LA CARTOLINA DI NAPOLI
di Silvana D’Andrea
Sono sempre poche le parole per descrivere la bellezza del lungomare di Napoli e il Vesuvio che si staglia maestoso sullo sfondo del golfo.
Con il sole o la pioggia, la sua bellezza rimane inalterata, è la boccata d’aria dei Napoletani, è l’emozione dei turisti, è la passeggiata che ti regala la serenità.
E’ un’immagine cartolina, suggestiva che ha viaggiato nella storia.
Fu raffigurata nel Quattrocento con la tavola Strozzi” vista dal mare nella sua estensione e con altri due dipinti del Vesuvio contornato, però, dai costumi tipici campani.

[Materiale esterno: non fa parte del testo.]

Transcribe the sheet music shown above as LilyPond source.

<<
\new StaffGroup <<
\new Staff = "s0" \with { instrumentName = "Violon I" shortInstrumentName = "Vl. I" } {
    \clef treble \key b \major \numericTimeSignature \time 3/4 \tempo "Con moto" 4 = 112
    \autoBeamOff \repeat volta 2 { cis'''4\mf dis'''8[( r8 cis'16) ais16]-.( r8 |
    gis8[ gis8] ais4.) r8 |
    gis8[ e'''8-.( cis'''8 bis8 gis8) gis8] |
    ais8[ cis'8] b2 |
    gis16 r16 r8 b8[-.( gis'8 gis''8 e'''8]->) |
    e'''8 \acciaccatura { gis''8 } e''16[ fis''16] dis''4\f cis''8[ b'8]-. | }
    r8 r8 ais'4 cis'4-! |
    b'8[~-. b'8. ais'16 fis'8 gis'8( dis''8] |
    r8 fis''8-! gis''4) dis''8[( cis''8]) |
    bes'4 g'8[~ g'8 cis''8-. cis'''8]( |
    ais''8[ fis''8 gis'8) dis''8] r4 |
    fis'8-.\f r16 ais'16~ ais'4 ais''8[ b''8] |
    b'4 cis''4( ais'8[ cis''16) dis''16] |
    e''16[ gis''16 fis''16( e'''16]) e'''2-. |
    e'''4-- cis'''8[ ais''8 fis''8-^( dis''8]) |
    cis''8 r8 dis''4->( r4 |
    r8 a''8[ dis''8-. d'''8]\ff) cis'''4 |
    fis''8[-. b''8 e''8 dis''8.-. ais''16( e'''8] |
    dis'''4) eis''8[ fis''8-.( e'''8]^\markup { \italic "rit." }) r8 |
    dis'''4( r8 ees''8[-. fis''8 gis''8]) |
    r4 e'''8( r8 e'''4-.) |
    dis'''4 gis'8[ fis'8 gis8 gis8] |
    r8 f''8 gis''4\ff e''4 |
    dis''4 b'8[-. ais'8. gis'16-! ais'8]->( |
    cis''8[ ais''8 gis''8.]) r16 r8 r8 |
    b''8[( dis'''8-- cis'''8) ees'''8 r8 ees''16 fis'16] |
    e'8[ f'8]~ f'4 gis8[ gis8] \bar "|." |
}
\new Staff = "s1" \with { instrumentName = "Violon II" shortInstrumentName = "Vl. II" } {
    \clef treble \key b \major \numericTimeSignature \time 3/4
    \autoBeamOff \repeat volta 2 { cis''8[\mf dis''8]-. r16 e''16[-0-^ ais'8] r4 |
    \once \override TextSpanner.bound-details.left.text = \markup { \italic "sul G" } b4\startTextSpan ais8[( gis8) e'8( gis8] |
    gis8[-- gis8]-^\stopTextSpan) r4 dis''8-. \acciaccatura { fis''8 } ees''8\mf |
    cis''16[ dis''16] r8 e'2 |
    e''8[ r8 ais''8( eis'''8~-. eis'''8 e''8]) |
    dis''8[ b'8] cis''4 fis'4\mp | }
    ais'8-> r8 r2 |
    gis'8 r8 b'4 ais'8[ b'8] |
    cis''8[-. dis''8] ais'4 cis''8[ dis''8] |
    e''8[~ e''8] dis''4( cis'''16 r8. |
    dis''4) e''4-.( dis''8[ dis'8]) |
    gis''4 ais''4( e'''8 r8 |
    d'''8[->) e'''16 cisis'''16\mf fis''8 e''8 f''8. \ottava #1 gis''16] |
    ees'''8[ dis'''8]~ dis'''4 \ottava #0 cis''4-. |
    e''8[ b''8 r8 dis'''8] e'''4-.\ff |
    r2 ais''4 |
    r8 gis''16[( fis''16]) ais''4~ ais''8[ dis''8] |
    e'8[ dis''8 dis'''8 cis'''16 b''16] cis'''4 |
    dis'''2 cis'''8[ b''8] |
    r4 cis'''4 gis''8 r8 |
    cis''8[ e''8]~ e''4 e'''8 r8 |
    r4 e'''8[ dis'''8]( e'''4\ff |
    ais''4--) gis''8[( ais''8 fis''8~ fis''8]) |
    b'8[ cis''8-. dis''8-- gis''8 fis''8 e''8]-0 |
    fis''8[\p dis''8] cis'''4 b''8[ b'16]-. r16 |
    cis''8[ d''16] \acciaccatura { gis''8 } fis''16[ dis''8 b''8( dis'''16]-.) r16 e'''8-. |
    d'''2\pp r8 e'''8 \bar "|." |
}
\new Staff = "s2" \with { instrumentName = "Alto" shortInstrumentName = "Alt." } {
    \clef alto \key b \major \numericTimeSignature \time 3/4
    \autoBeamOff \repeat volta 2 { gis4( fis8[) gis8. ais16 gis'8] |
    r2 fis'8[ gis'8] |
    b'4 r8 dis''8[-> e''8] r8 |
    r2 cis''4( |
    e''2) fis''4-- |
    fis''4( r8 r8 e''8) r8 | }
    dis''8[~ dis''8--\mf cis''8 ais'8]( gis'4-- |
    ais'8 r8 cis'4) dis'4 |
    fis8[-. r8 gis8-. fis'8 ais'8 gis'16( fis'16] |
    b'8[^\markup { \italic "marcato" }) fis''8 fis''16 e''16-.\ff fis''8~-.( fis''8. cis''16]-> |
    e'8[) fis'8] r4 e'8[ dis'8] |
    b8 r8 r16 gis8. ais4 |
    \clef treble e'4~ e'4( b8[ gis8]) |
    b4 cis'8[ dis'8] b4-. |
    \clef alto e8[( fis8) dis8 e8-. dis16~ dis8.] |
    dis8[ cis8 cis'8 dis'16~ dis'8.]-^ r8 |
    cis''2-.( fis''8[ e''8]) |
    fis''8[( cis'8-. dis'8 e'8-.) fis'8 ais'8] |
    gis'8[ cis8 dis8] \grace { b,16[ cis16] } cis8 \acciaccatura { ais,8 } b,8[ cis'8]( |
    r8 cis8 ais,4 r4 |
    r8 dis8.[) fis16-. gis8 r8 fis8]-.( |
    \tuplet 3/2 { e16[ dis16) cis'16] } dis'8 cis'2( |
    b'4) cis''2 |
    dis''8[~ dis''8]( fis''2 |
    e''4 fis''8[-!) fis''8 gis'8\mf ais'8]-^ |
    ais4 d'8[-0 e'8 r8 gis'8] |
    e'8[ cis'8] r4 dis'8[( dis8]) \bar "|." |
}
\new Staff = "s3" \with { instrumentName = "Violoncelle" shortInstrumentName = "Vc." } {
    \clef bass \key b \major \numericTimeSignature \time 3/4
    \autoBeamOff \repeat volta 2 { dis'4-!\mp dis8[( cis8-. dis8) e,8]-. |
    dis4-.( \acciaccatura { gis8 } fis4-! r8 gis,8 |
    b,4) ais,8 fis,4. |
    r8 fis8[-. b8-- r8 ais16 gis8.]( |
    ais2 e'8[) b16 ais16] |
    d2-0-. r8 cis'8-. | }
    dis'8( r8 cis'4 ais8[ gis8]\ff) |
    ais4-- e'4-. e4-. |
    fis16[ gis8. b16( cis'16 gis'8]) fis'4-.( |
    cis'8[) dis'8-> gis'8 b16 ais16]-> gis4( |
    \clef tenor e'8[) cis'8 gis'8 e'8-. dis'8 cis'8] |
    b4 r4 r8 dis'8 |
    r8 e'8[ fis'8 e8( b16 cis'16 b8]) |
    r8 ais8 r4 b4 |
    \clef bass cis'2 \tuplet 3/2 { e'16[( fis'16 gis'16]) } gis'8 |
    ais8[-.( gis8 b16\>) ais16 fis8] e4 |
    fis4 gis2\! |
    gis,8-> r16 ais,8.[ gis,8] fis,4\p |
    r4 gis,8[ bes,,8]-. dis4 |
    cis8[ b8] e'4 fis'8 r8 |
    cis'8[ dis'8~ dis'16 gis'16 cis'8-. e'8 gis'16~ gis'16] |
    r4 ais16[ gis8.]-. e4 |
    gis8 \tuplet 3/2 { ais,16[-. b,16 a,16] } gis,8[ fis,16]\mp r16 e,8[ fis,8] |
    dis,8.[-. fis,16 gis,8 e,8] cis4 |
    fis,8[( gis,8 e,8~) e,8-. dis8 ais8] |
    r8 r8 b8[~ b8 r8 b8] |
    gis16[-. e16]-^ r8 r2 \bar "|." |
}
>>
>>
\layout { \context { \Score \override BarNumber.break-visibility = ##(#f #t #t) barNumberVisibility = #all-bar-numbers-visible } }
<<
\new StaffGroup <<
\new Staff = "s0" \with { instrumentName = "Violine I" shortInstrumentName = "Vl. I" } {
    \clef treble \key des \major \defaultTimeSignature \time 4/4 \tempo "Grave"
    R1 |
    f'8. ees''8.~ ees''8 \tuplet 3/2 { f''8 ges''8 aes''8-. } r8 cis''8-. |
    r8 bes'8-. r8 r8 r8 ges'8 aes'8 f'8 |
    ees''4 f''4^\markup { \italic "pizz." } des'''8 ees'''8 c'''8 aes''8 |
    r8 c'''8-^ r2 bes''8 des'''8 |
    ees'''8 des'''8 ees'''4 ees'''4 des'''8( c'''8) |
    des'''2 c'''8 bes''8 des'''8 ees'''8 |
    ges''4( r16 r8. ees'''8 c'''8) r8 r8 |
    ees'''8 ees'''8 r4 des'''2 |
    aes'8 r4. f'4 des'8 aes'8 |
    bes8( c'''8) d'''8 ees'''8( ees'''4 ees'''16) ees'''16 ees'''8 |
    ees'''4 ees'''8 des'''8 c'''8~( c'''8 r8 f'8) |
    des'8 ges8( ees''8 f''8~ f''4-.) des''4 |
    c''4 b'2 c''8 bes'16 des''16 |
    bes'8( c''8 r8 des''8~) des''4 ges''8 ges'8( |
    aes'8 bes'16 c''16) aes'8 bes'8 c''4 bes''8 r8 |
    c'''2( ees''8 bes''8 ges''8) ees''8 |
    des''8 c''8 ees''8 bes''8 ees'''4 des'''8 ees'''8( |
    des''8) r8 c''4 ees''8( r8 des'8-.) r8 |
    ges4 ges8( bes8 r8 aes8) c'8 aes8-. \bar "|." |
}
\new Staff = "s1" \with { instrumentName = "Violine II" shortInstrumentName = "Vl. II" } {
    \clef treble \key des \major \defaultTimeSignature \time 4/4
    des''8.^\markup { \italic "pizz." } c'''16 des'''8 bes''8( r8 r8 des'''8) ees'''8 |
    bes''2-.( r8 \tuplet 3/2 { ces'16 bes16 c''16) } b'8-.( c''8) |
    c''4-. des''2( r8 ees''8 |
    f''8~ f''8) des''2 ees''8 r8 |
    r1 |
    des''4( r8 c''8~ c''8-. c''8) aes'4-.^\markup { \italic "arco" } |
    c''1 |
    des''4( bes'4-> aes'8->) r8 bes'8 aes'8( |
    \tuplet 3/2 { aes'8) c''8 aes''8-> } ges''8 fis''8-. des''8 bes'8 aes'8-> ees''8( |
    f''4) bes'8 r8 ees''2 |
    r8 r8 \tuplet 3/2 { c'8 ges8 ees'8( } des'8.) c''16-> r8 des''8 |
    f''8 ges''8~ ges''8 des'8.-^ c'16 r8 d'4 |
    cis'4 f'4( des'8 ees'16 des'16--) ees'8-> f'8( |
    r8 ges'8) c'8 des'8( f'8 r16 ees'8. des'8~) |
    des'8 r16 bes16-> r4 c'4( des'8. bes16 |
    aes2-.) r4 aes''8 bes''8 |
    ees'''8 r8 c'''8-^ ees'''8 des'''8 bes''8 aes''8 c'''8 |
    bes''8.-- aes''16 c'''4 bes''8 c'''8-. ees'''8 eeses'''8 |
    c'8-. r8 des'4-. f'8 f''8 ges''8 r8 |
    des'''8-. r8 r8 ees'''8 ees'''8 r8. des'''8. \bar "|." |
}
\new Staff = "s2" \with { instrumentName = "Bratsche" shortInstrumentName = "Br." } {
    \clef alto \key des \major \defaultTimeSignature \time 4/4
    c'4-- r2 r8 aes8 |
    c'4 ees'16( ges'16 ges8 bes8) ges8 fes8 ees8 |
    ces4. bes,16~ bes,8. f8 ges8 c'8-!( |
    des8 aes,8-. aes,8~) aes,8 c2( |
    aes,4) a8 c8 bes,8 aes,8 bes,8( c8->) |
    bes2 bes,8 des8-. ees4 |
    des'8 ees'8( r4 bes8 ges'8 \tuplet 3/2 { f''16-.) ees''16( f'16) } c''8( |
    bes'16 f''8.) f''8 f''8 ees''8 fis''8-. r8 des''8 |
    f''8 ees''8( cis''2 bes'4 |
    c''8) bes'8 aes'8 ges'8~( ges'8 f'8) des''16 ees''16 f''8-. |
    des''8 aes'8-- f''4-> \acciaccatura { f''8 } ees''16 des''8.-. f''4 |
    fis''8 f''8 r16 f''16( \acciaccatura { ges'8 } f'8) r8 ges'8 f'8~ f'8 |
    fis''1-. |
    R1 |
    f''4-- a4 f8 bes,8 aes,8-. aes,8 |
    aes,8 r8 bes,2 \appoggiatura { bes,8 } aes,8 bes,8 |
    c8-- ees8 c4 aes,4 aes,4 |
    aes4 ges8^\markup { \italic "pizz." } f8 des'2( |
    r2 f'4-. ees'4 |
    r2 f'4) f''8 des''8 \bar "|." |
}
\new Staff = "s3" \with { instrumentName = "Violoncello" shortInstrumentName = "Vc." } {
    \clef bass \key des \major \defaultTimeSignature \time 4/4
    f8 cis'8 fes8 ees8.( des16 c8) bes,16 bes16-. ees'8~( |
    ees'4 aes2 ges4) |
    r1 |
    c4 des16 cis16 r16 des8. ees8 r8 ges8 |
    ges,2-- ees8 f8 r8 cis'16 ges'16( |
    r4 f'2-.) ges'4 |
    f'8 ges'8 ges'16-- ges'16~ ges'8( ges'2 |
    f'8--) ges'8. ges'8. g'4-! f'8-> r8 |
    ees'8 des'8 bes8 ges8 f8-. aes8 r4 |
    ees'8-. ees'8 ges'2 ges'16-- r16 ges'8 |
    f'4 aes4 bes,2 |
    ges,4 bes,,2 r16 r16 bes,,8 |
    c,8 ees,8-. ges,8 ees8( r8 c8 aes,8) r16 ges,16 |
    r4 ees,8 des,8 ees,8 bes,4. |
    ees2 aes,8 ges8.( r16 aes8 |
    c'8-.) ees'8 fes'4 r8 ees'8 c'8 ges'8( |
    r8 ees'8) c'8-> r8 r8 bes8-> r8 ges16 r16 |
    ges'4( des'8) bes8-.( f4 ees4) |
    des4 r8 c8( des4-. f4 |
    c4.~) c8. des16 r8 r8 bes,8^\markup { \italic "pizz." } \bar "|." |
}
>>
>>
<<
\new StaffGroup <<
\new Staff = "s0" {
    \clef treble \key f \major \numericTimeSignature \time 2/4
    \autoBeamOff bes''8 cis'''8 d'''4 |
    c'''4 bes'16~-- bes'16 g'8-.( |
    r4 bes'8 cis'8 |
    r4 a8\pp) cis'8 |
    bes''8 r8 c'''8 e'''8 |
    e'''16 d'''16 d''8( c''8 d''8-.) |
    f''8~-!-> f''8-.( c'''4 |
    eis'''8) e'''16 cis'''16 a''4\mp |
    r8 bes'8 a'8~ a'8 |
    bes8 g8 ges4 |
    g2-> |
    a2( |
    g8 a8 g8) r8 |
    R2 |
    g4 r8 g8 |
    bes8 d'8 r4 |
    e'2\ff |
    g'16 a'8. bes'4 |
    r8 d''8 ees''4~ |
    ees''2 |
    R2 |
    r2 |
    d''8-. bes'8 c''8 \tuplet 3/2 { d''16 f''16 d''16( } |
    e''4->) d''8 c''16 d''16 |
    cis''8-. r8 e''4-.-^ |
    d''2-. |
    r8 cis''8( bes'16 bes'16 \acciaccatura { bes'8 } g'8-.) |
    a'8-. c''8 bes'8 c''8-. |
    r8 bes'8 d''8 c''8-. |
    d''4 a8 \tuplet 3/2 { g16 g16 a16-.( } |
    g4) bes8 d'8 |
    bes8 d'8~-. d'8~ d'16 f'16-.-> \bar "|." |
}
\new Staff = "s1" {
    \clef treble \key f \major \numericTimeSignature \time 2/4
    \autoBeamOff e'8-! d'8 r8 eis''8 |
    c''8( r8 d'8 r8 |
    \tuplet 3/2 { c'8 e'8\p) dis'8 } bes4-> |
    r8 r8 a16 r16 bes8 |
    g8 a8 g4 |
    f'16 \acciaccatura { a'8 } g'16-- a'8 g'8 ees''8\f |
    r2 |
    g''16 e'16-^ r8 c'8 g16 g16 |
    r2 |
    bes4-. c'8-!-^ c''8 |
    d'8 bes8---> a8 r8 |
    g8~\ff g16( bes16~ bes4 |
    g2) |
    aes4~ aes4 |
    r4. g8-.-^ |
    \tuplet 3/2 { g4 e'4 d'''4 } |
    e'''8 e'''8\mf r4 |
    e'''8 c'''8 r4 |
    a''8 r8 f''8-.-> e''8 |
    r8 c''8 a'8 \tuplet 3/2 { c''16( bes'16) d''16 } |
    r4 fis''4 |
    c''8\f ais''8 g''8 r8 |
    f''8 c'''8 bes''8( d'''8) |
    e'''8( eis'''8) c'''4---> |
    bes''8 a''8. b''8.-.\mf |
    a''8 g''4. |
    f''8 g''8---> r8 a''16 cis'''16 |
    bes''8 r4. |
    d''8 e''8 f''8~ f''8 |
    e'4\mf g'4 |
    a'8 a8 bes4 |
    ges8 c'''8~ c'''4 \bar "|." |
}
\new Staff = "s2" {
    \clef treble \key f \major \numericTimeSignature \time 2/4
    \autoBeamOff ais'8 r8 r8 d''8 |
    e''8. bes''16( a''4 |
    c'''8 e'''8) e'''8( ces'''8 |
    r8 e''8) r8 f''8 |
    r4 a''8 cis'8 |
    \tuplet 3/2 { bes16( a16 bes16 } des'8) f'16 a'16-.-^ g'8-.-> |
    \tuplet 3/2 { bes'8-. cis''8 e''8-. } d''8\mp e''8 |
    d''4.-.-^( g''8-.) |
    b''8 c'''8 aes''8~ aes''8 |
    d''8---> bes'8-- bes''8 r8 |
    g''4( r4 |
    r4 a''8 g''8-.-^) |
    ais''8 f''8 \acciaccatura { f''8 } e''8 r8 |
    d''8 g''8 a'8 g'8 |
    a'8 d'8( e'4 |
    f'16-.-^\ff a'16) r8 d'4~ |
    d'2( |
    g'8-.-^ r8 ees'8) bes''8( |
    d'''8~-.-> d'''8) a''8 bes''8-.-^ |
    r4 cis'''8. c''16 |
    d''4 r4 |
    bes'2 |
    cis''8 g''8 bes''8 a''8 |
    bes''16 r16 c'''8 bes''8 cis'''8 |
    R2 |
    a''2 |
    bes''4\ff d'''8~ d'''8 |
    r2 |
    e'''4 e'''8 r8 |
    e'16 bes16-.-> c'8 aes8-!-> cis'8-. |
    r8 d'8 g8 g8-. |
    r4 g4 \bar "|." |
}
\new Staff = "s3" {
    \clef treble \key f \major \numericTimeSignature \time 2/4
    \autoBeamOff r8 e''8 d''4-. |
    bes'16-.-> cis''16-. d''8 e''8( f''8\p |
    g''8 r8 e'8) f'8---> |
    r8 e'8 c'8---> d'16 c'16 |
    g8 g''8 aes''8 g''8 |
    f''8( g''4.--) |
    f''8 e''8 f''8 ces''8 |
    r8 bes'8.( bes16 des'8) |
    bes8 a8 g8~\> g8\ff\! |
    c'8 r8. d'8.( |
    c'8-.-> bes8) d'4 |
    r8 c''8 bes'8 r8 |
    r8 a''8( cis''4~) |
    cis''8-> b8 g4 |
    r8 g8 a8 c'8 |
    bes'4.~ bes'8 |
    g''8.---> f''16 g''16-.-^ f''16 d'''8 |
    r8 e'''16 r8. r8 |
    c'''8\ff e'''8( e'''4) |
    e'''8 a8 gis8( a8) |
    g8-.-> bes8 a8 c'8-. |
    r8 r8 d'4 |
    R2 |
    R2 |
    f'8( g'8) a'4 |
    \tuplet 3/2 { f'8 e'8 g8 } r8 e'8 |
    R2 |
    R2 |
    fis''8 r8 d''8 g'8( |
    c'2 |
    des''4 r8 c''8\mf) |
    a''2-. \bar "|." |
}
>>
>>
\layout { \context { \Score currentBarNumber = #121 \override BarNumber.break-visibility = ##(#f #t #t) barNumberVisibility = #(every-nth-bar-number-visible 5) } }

Nel 1600, la cartografia napoletana produceva soltanto una grande quantità di immagini storiche, rilievi topografici urbani, per utilità tecnica e militare che, per renderla fortificata rase al suolo una quantità di preziosi monumenti . L’incomparabile bellezza del suo golfo rimase inalterata e fu l ’eterna ispirazione di poeti, disegnatori napoletani che la plasmarono con le gouaches”(,guazzo) un dipinto con acquerello e pennellate rapide (per non far essiccare il colore) su tavolette, fogli, tele inamidate e pezzi di carta: una pittura dal vero, fedele alla percezione ottica della realtà.
Ogni singolo panorama, monumento, luogo di interesse archeologico o storico, fu inserito in scene di vita quotidiana, nelle cerimonie religiose o laiche, come le danze.
Furono involontari creatori del “ vedutismo napoletano”e si contrapposero alla maestria dei pittori Caravaggeschi della scuola napoletana seicentesca fondata sulla pittura d’immaginazione, con paesaggi che fungevano da sfondo scenografico di personaggi divini e storici.
La pittura realistica fu reinventata, ricostruita idealmente, mantenendo la fedeltà della luce e dei colori.
Ebbe una maggiore fioritura nel secolo successivo(1700), quando Napoli, ritornata capitale del Regno, rappresentò un museo integrante per i patrimoni culturali, religiosi, storici, artistici.
Accogliente per il clima, i panorami e il florido mercato di coralli, legni intarsiati, ceramiche, prodotti enogastronomici, fu un’irrinunciabile tappa finale del Grand Tour ,il viaggio di formazione in Italia dei giovani rampolli dell’aristocrazia europea.
La presenza di sir William Hamilton della corte borbonica, appassionato di archeologia, strenuo sostenitore dei primi scavi di Pompei ed Ercolano, favorì l’arrivo dei ricchi grantourists, artisti, letterati, poeti che, a testimonianza del viaggio compiuto, acquistarono le artigianali gouaches dipinte su carta con collanti vegetali, leggere e facilmente trasportabili; così anche scritti, libri e le preziose ante litteram, primitive guide turistiche che mostrarono la città in tutti i suoi aspetti.
Napoli e i suoi dintorni, con le isole, divennero mete del turismo internazionale. Moltissimi viaggiatori artisti, paesaggisti stranieri si trasferirono nella capitale del Sud, per studiare la tecnica pittorica.
Nell’Ottocento la Gouaches napoletana si era rinnovata con nuove vedute: dalla raffigurazione di gruppi di popolani, con i mestieri napoletani, con centinaia di scene, una serializzazione iconografica che si inserì nel più vasto movimento artistico internazionale.
Nel 1810 un vedutista olandese Anton Sminck van Pitloo,e con un folto stuolo di artisti inglesi, francesi e italiani, , fondò la Scuola di Posillipo.
Con loro, Giacinto Gigante approdò ad un paesaggio trasfigurato dalla luce sperimentando una tecnica ad acquerello con cui riprodusse nelle proprie tele la sua Napoli, fotografando luoghi inediti di grande interesse.
Hackert con Pitloo furono gli iniziatori del rivoluzionario paesaggio romantico con una natura selvaggia ripresa “En plein air” all’aperto .
Posillipo era la meta preferita di Pitloo dove dipingeva i particolari scorci della veduta cittadina sul golfo con la Pines pinea in primo piano, un artificio compositivo per dare profondità al paesaggio che si spingeva fino all’orizzonte chiuso dal Vesuvio.
La svolta radicale dell’immagine di Napoli si ebbe nel 1890 agli albori della fotografia, divenendo simbolo dell’oleografia napoletana “a cartulina e’Napule con il pino”. Fu anche una canzone che Gilda Mignonette lanciò in una Piedigrotta a New York e che commosse migliaia di emigranti napoletani: E soffro mille spasimi,/nel cuore ho una spina/quando confronto l’America/ con questa cartolina.